[Intel-gfx] [PATCH v6 4/8] drm/i915/pxp: Add GSC-CS backend to send GSC fw messages

Sat Mar 4 01:07:03 UTC 2023

On 2/27/2023 6:21 PM, Alan Previn wrote:
> Add GSC engine based method for sending PXP firmware packets
> to the GSC firmware for MTL (and future) products.
>
> Use the newly added helpers to populate the GSC-CS memory
> header and send the message packet to the FW by dispatching
> the GSC_HECI_CMD_PKT instruction on the GSC engine.
>
> We use non-priveleged batches for submission to GSC engine
> which require two buffers for the request:
>       - a buffer for the HECI packet that contains PXP FW commands
>       - a batch-buffer that contains the engine instruction for
>         sending the HECI packet to the GSC firmware.
>
> Thus, add the allocation and freeing of these buffers in gsccs
> init and fini.
>
> The GSC-fw may reply to commands with a SUCCESS but with an
> additional pending-bit set in the reply packet. This bit
> means the GSC-FW is currently busy and the caller needs to
> try again with the gsc_message_handle the fw gave. The
> GSC-fw requires a non-zero host_session_handle provided
> by the caller to enable gsc_message_handle tracking.
>
> Thus, allocate the host_session_handle at init and destroy it
> at fini (the latter requiring an FYI to the gsc-firmware).
> Also ensure the send-message function allows replay of the
> gsc_message_handle.

◆ Task instructions ◆
In the patch description, what does the pending bit set in a GSC firmware reply mean? The items that come next are separate material and are not part of the patch description.

◆ Record extracts ◆
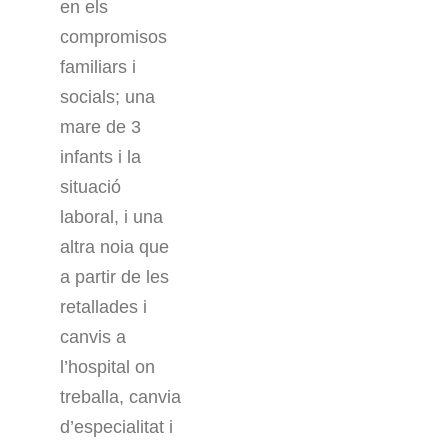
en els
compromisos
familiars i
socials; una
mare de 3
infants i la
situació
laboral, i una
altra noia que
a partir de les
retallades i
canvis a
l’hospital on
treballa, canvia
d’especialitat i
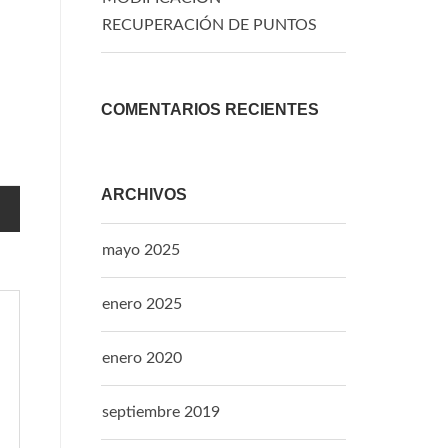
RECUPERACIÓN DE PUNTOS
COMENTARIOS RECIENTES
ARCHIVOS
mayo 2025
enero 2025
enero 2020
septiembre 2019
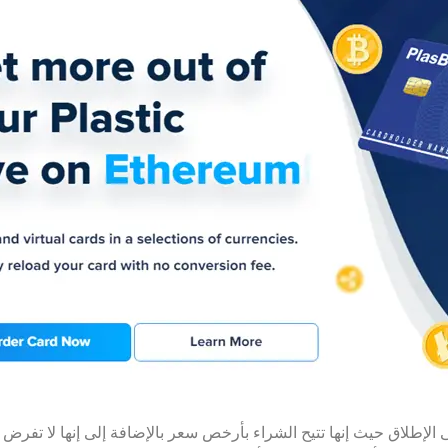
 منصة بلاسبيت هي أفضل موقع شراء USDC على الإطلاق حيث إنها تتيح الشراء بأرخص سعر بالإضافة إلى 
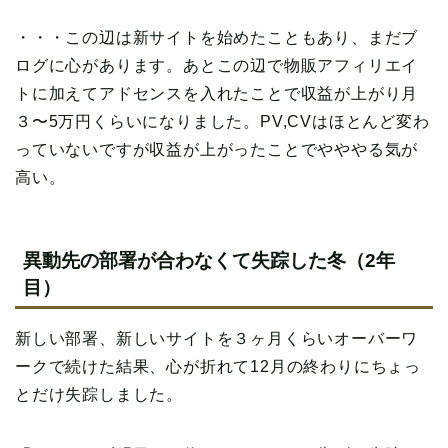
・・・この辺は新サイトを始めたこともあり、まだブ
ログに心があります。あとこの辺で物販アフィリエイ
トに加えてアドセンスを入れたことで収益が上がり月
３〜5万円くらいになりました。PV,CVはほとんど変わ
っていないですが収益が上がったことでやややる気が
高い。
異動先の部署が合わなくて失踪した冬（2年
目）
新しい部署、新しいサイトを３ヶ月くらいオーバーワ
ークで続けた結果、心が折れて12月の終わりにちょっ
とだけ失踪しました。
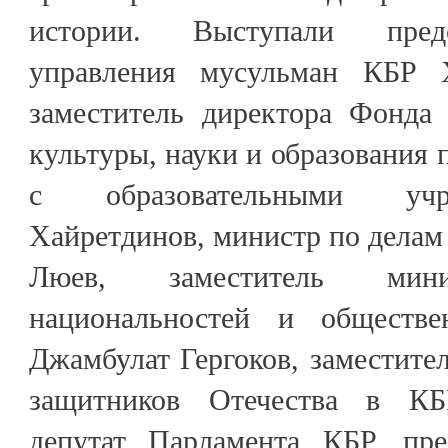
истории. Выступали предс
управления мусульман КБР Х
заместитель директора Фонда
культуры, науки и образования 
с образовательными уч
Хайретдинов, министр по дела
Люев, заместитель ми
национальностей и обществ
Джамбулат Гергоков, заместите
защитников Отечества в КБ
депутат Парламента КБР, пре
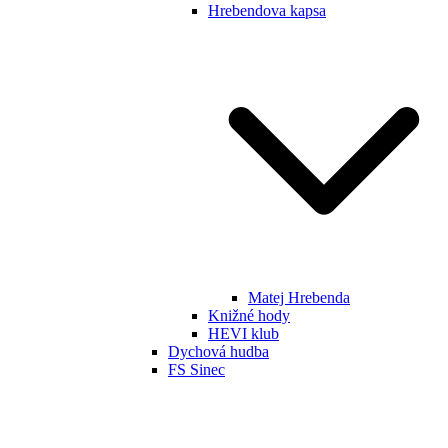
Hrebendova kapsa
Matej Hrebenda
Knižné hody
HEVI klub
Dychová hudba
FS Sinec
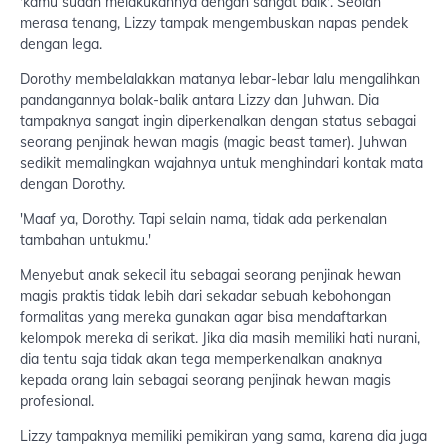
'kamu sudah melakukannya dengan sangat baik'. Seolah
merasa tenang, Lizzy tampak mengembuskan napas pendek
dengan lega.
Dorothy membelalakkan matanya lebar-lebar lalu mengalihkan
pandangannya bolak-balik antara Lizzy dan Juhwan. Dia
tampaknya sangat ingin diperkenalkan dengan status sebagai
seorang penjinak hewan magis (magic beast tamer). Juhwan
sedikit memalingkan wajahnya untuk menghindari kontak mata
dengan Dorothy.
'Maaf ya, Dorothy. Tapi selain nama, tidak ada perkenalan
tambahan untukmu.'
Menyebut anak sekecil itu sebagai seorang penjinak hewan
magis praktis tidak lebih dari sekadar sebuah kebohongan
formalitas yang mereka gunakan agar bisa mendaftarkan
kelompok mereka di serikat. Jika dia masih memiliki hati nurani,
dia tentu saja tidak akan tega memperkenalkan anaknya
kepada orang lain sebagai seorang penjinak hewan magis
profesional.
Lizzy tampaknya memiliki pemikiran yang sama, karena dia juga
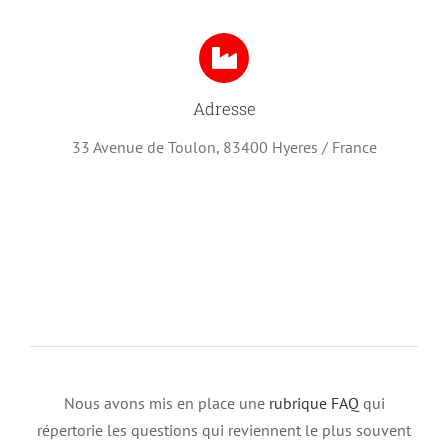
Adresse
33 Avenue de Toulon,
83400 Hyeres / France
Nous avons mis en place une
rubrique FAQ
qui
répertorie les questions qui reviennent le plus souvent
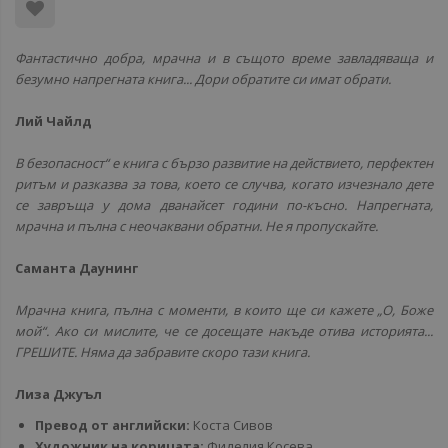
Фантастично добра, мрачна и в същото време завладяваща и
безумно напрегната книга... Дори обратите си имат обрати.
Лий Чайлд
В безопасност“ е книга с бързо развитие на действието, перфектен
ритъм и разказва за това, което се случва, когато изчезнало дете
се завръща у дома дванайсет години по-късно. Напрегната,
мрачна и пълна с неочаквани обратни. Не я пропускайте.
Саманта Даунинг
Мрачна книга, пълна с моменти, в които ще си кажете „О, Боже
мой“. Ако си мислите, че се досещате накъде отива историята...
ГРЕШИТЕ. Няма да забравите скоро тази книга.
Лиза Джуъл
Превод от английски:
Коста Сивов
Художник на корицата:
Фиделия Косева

◆ Result for this exercise ◆
It means the GSC firmware is currently busy and the caller needs to try again with the gsc_message_handle the firmware gave.